**Stored data entries:**
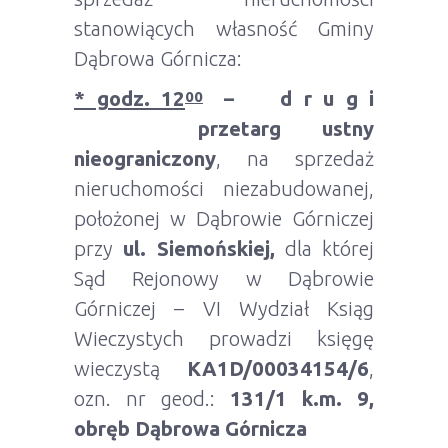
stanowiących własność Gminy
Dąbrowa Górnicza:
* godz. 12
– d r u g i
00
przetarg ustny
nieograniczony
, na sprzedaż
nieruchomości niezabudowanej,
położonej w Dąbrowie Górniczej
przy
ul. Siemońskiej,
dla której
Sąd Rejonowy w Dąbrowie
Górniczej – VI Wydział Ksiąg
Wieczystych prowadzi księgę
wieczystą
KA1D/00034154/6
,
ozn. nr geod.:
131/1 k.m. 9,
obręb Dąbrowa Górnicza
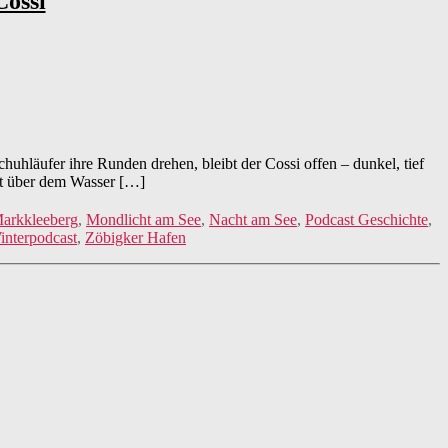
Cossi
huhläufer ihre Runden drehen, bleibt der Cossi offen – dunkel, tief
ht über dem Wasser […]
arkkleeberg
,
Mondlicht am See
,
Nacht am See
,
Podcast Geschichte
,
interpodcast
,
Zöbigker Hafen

**What to do:**
Find and copy each line above holding "Górniczej".

**Answer area:**
położonej w Dąbrowie Górniczej
Górniczej – VI Wydział Ksiąg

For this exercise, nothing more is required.